Author |
Message
|
gfrench |
Posted: Wed May 18, 2011 8:34 am Post subject: TCPIP Nodes - Adapter Error 'invalid argument' |
|
|
 Acolyte
Joined: 10 Feb 2002 Posts: 71
|
Googled everywhere. Deploying a flow on 6.1.0.9 with a TCPIPClient Output and TCPIPClient Receive. It works on Windows, it works on Linux. When deployed on Solaris 10 I get the following error:-
Quote: |
May 18 17:24:16 myhost WebSphere Broker v6109[20591]: [ID 702911 user.info] (D1BRKR1B.ExGrp_BS_Queue_02)[54]BIP3450E: An adapter error occurred during the processing of a message. The adapter error message is 'Invalid argument '. : D1BRKR1B.69fd0171-2d01-0000-0080-9547da6bafd0: /build/S610_P/src/DataFlowEngine/NativeTrace/ImbNativeTrace.cpp: 742: MbErrorHandler.throwableToMbException: :
|
If I remove the TCPIP nodes and redeploy it works. The only slight clue was something to do with file descriptors, but we have 20,000 limit set for the userid running the broker. I've tried with and without using a configurable service. Same error. Anyone got any thoughts? |
|
Back to top |
|
 |
lancelotlinc |
Posted: Wed May 18, 2011 9:09 am Post subject: |
|
|
 Jedi Knight
Joined: 22 Mar 2010 Posts: 4941 Location: Bloomington, IL USA
|
Does your bar file contain the XSDZIP? There is a bug in 6.1.x.x where sometimes the XSDZIP is missing or the content of the XSDZIP does not include the right file. _________________ http://leanpub.com/IIB_Tips_and_Tricks
Save $20: Coupon Code: MQSERIES_READER |
|
Back to top |
|
 |
lancelotlinc |
Posted: Wed May 18, 2011 9:24 am Post subject: |
|
|
 Jedi Knight
Joined: 22 Mar 2010 Posts: 4941 Location: Bloomington, IL USA
|
As I remember, there are two files in the XSDZIP: a big endian and a little endian representation. It works on your Windows and Linux because the right endian is present. But it does not work on your Solaris because it is the other endian. _________________ http://leanpub.com/IIB_Tips_and_Tricks
Save $20: Coupon Code: MQSERIES_READER |
|
Back to top |
|
 |
mqjeff |
Posted: Wed May 18, 2011 9:28 am Post subject: |
|
|
Grand Master
Joined: 25 Jun 2008 Posts: 17447
|
You'd only see an XSDZIP if you were processing XML messages over TCP, using the XMLNSC domain.

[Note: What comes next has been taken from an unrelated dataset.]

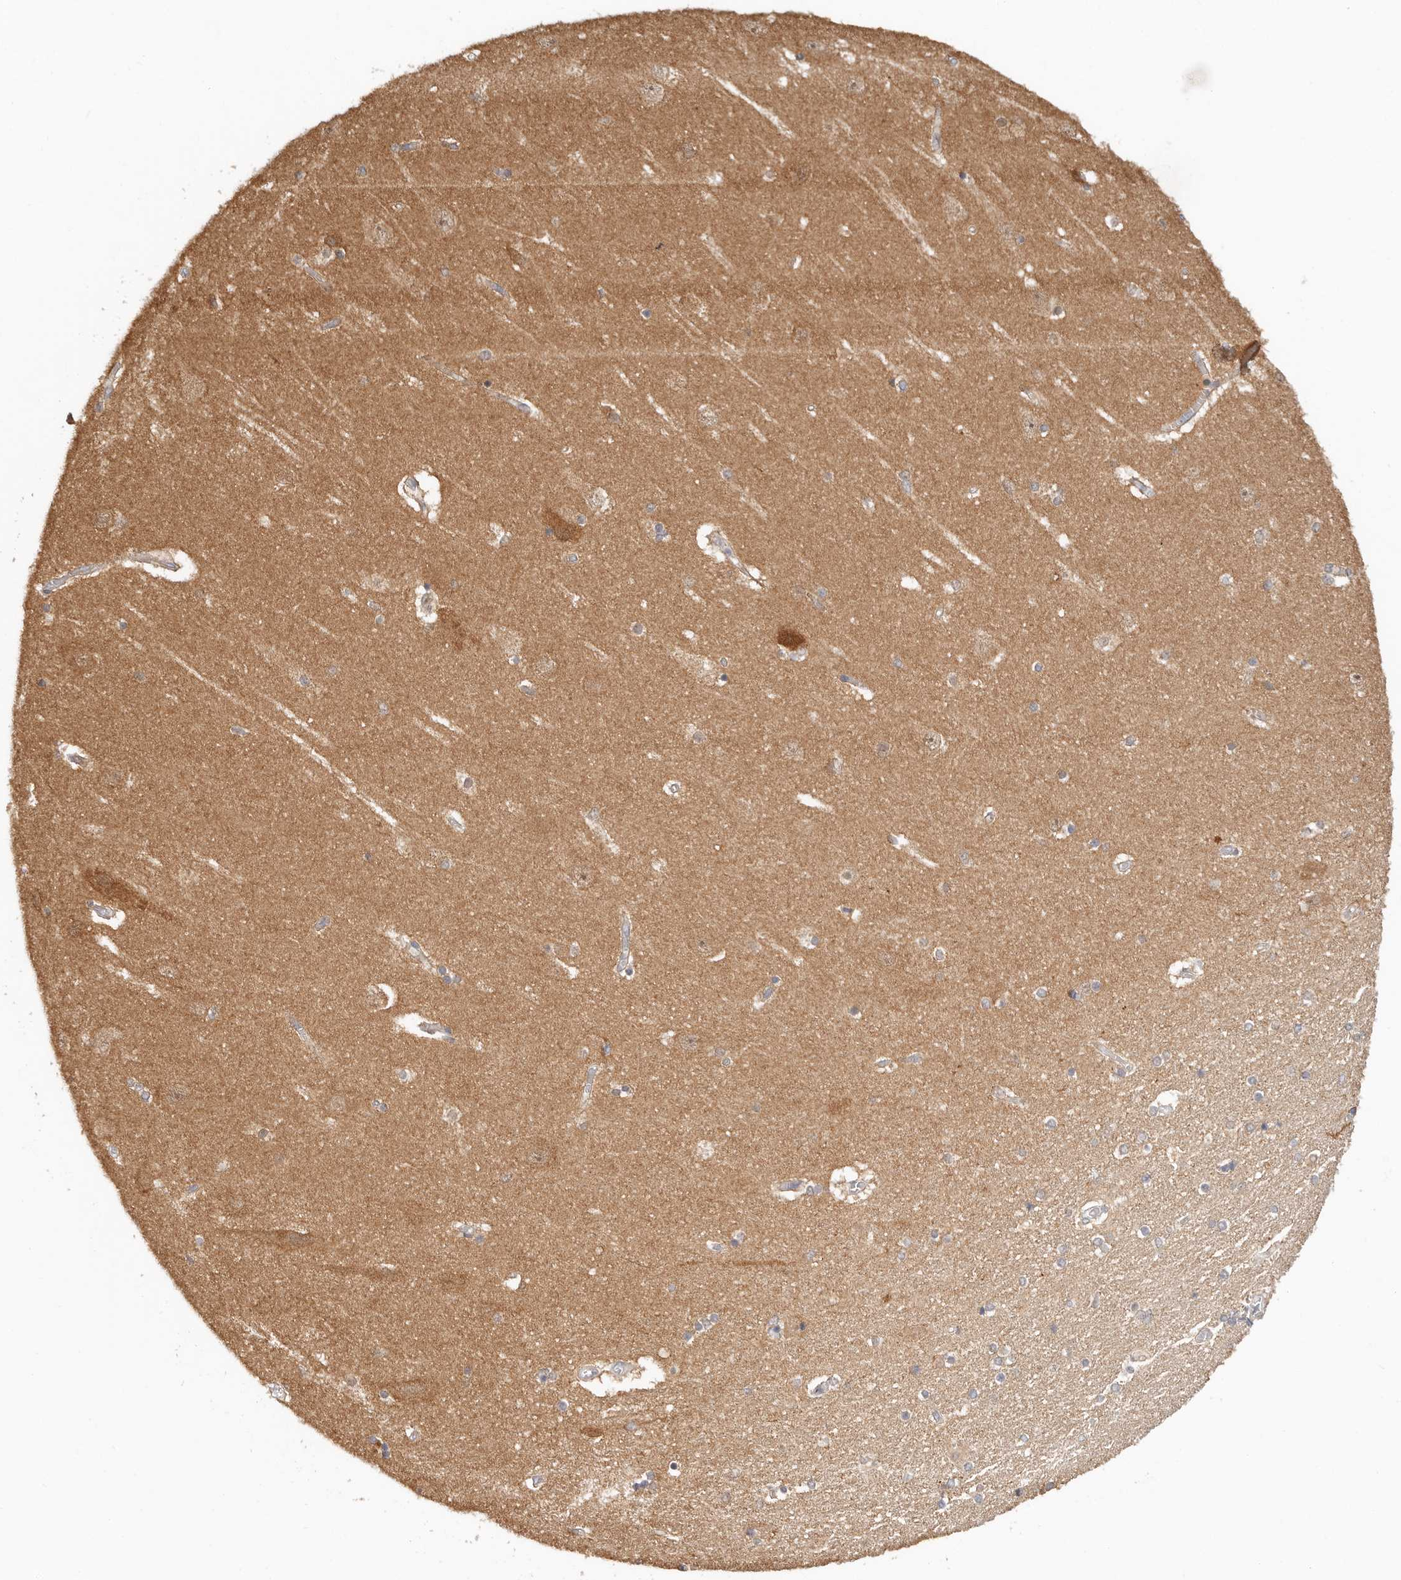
{"staining": {"intensity": "weak", "quantity": "<25%", "location": "cytoplasmic/membranous"}, "tissue": "hippocampus", "cell_type": "Glial cells", "image_type": "normal", "snomed": [{"axis": "morphology", "description": "Normal tissue, NOS"}, {"axis": "topography", "description": "Hippocampus"}], "caption": "An immunohistochemistry (IHC) micrograph of unremarkable hippocampus is shown. There is no staining in glial cells of hippocampus. The staining is performed using DAB brown chromogen with nuclei counter-stained in using hematoxylin.", "gene": "LARP7", "patient": {"sex": "female", "age": 54}}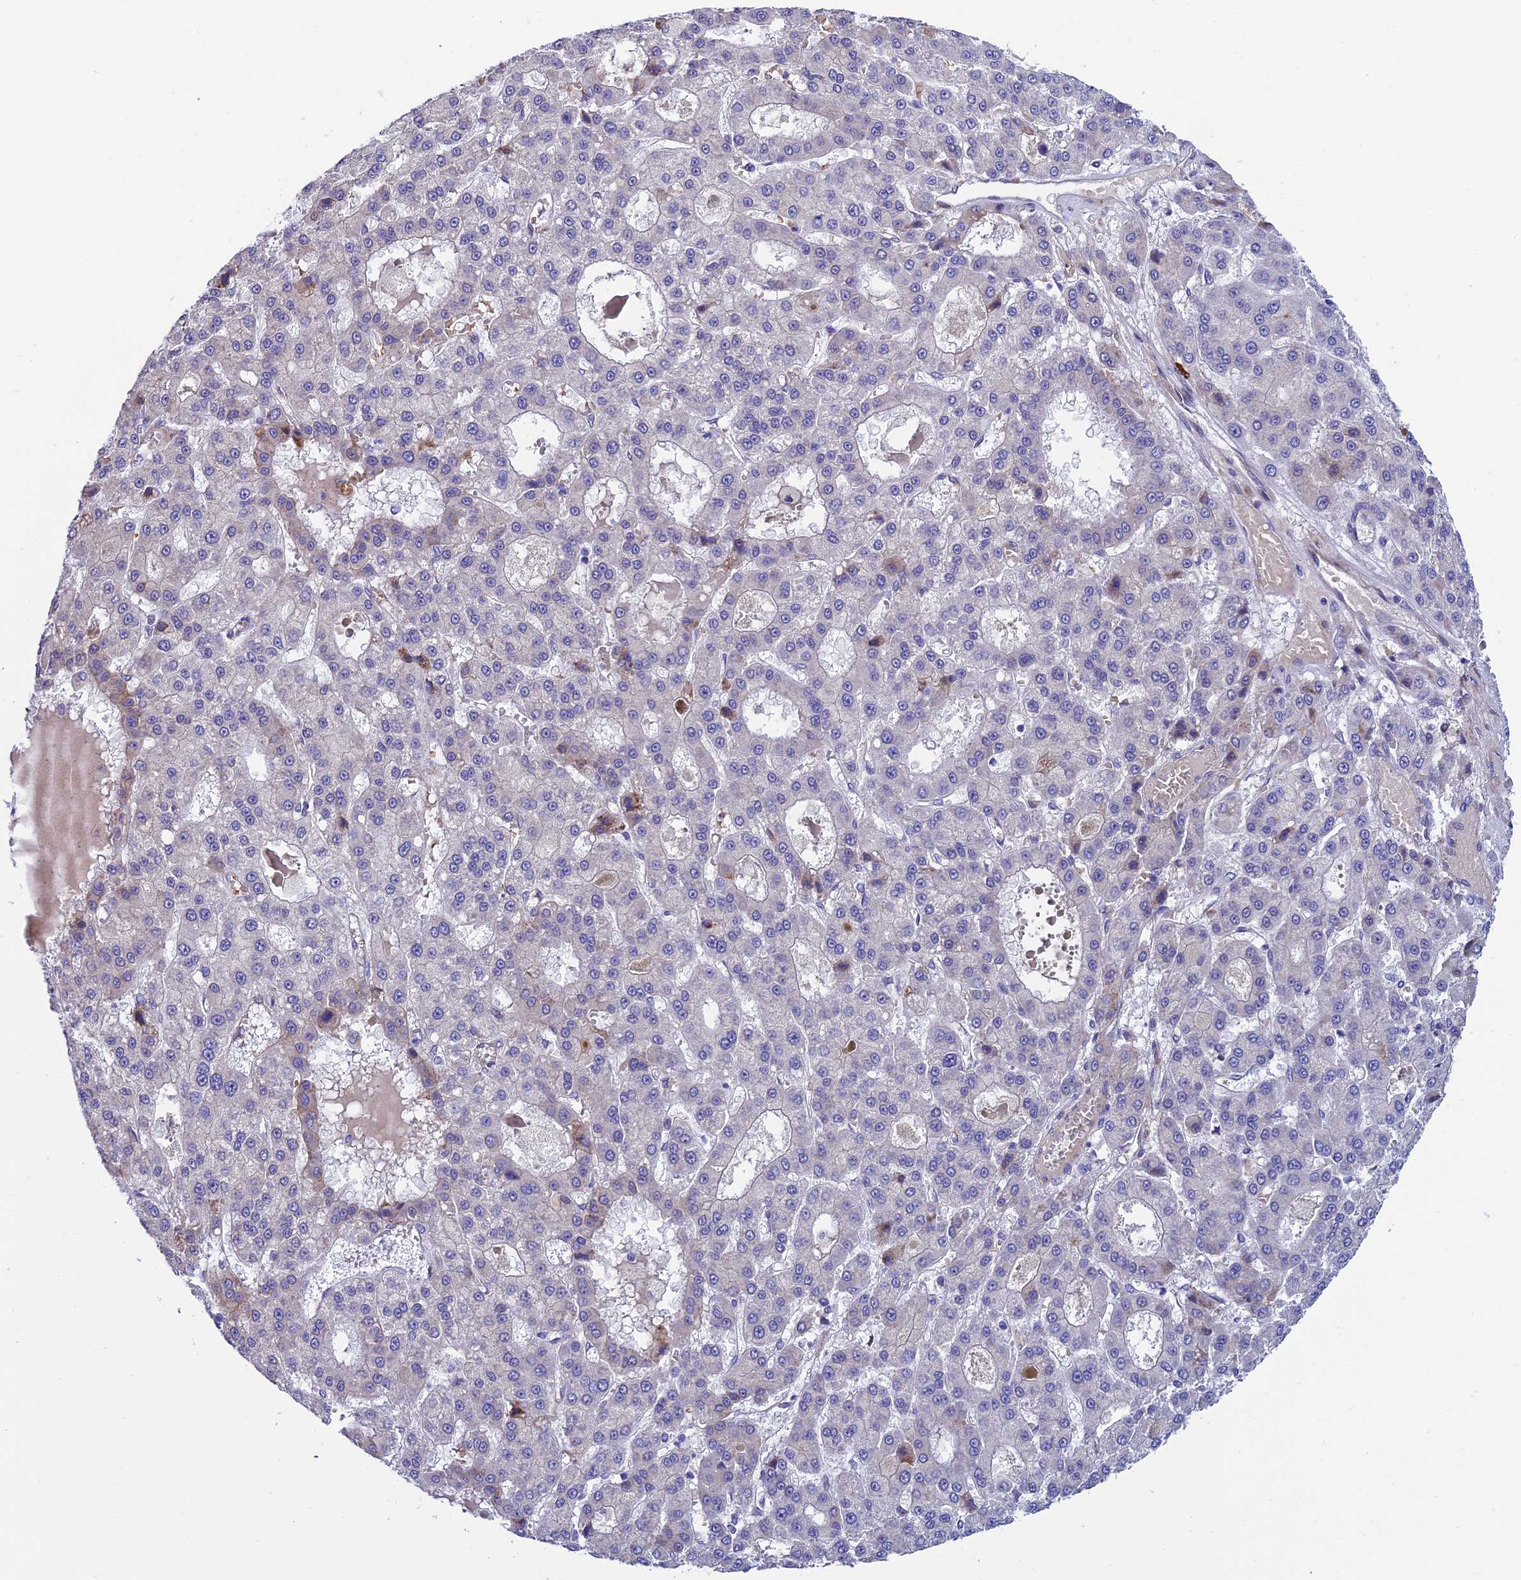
{"staining": {"intensity": "negative", "quantity": "none", "location": "none"}, "tissue": "liver cancer", "cell_type": "Tumor cells", "image_type": "cancer", "snomed": [{"axis": "morphology", "description": "Carcinoma, Hepatocellular, NOS"}, {"axis": "topography", "description": "Liver"}], "caption": "This histopathology image is of hepatocellular carcinoma (liver) stained with immunohistochemistry (IHC) to label a protein in brown with the nuclei are counter-stained blue. There is no expression in tumor cells.", "gene": "MACIR", "patient": {"sex": "male", "age": 70}}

I'd consider it more likely that gfrench is using MRM, likely CWF, to process the data coming in over the wire, and thus would have a .dict file and not an XSDZIP.
It is otherwise worth ensuring that the Toolkit building the bar is at the 6.1.0.9 level as well.
It's also worth reviewing a service trace during the issue to see if it makes any complaints that look like the Broker is not able to access the right network adapter in the Solaris tcp/ip configuration or etc. |
|
Back to top |
|
 |
smdavies99 |
Posted: Wed May 18, 2011 11:07 am Post subject: |
|
|
 Jedi Council
Joined: 10 Feb 2003 Posts: 6076 Location: Somewhere over the Rainbow this side of Never-never land.
|
mqjeff wrote: |
You'd only see an XSDZIP if you were processing XML messages over TCP, using the XMLNSC domain.
I'd consider it more likely that gfrench is using MRM, likely CWF, to process the data coming in over the wire, and thus would have a .dict file and not an XSDZIP.
|
mqjeff is right.
There are two different message sets involved. XMLNSC on the input side and CWF on the TCP side.
Graham & I will do some more investigation tomorrow. _________________ WMQ User since 1999
MQSI/WBI/WMB/'Thingy' User since 2002
Linux user since 1995
Every time you reinvent the wheel the more square it gets (anon). If in doubt think and investigate before you ask silly questions. |
|
Back to top |
|
 |
lancelotlinc |
Posted: Wed May 18, 2011 11:29 am Post subject: |
|
|
 Jedi Knight
Joined: 22 Mar 2010 Posts: 4941 Location: Bloomington, IL USA
|
You may like to open a PMR asking the question why your flow works in little endian environments and not in big endian environments. _________________ http://leanpub.com/IIB_Tips_and_Tricks
Save $20: Coupon Code: MQSERIES_READER |
|
Back to top |
|
 |
gfrench |
Posted: Wed May 18, 2011 11:58 pm Post subject: |
|
|
 Acolyte
Joined: 10 Feb 2002 Posts: 71
|
Thanks for all the ideas.
We've had a play removing bits and reconfiguring endians of the message set and nodes with little success.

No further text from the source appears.